Unfortunately the time has come for me to leave this forum, for all those posters that have private messaged me to do with your posts- I'm sorry! Just can't stick it out!

FATE I hope the commission you are on for bouncy chairs and dummies is good money.

Over and Out!

ElphabaTheGreen · 22/04/2015 07:27

Jesus, Cooper. I didn't know we were supposed to run all advice past you before posting.

Since we're being honest, the only advice I've ever seen from you involves leaving a baby to cry at some level so it's probably best you're off the sleep forums.

In my case - I avoid the sleep threads usually. This one came up on active conversations and when I see someone talking about a 3mo having 'sleep issues' I can't help but look in as the 'issues' are frequently due to unrealistic expectations from a first time mum.

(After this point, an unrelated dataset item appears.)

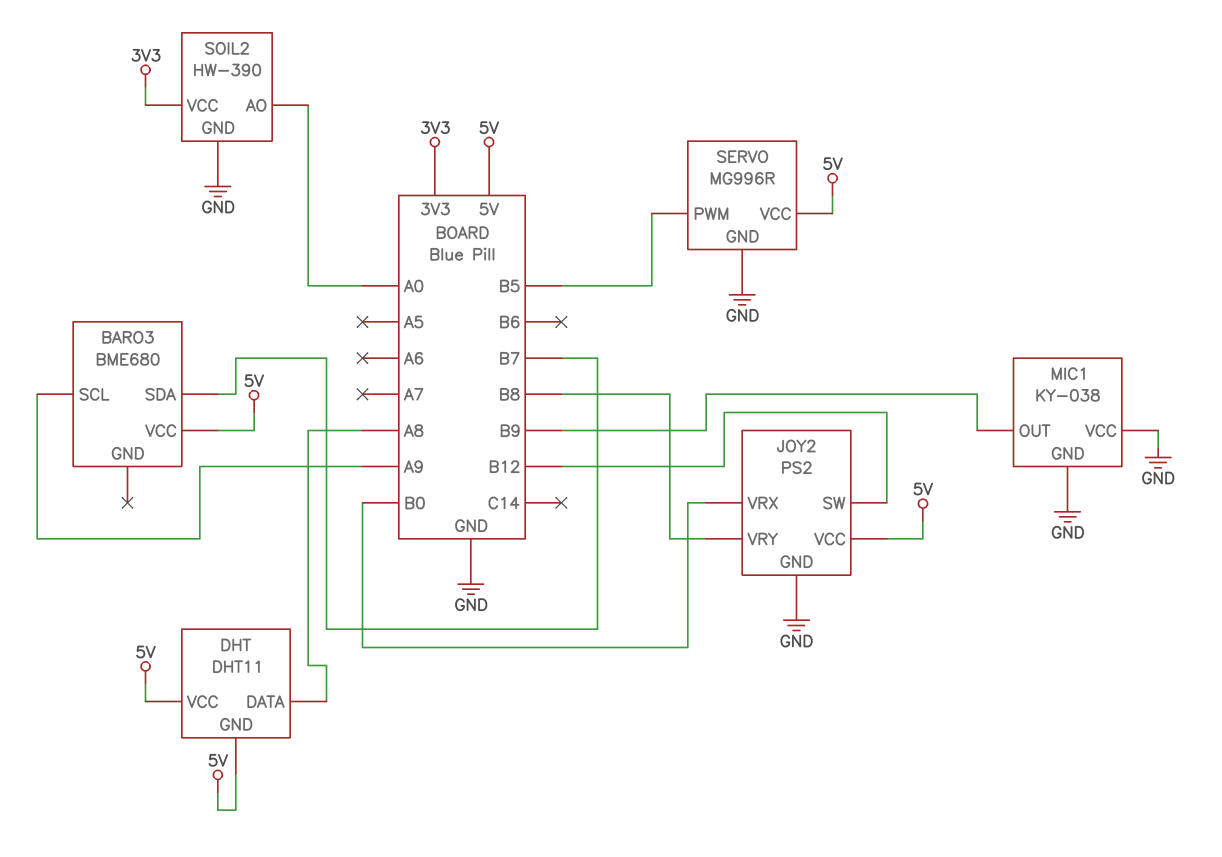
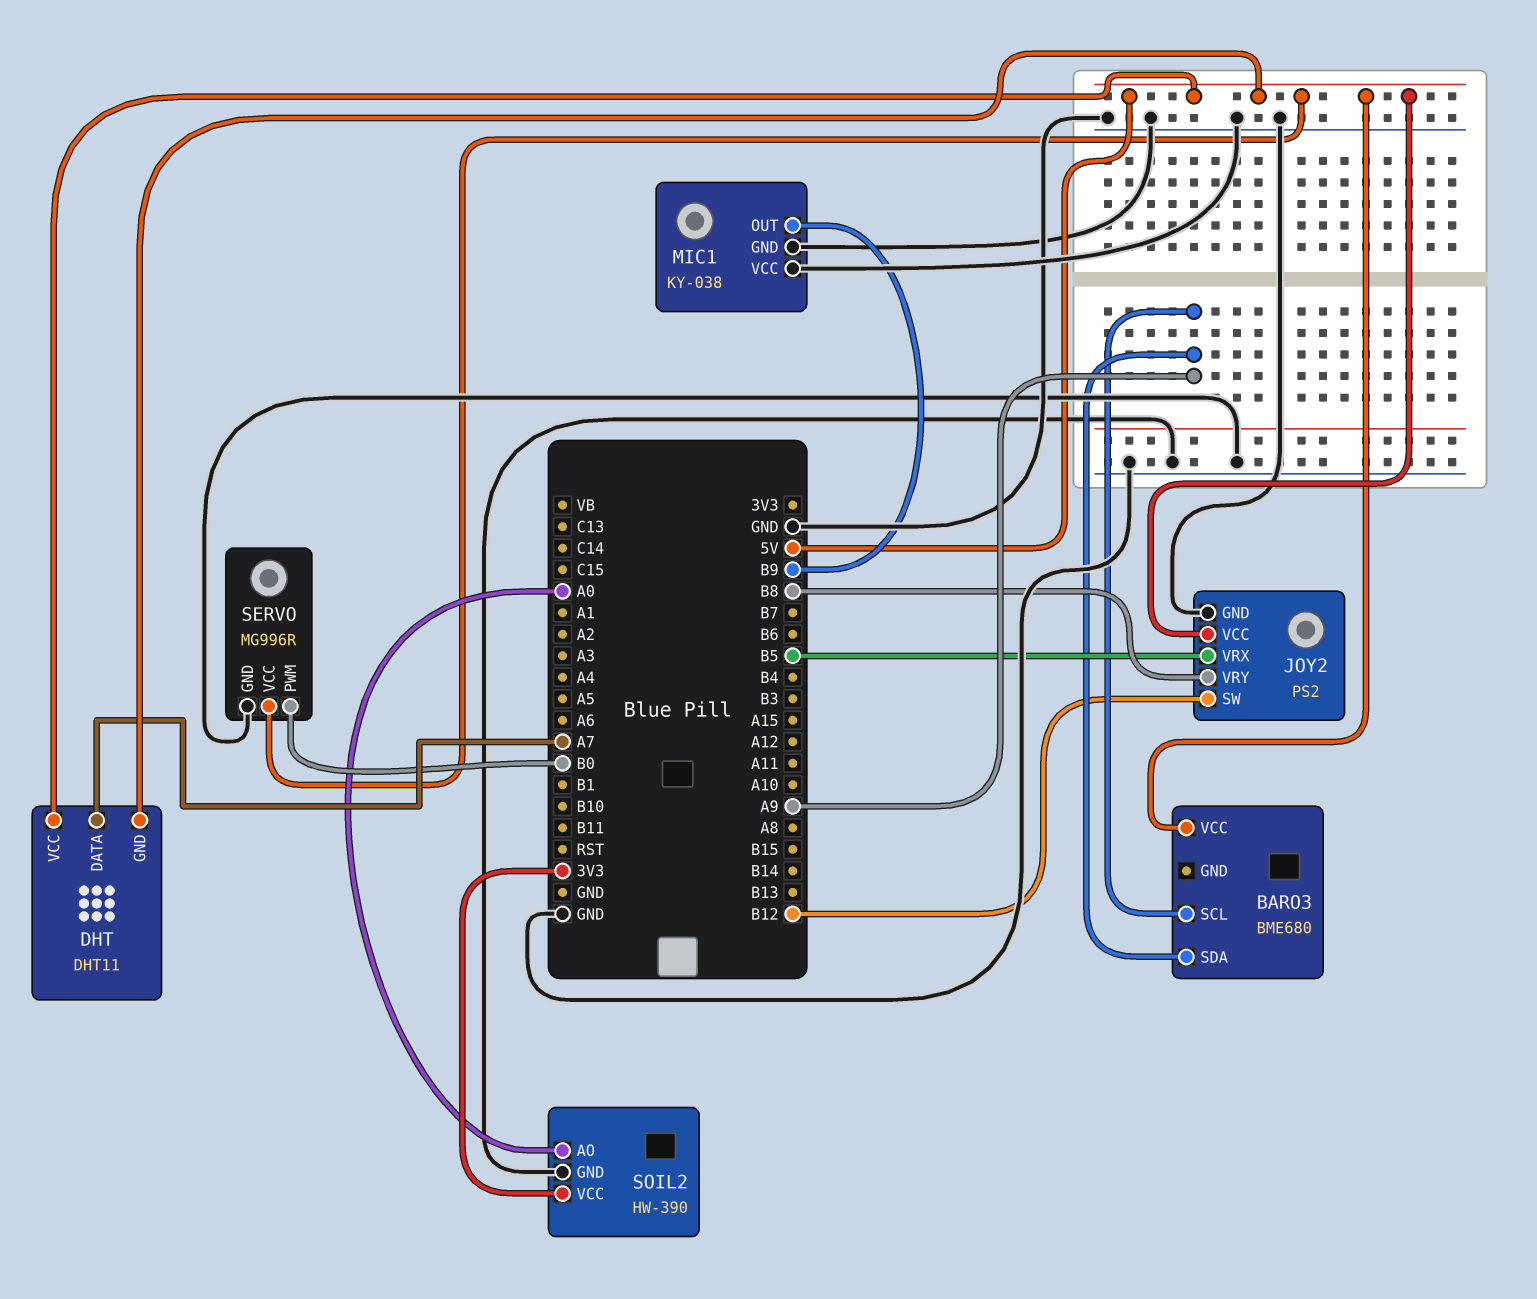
BARO3 pin SDA: B7 -> A9
DHT pin DATA: A8 -> A7
JOY2 pin VRX: B0 -> B5
SERVO pin PWM: B5 -> B0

OP - if you're still reading, I did not and would never suggest someone is a bad mother, especially when it comes to sleep problems. I've been blamed, completely unfairly, for my own DCs' poor sleep to ever do that. As gently as possible, you've interpreted my post to read that way, which is understandable in the exhausted, newborn haze, especially first time around.

MN is a brilliant place, both for advice and....interesting...debate! Smile

FATEdestiny · 22/04/2015 11:38

Cooper11111 - You cannot have discussion without different views. If you can't handle the fact that people will have different views to you then I would suggest a discussion board is not the place for you.

Good luck with your daughter and your son!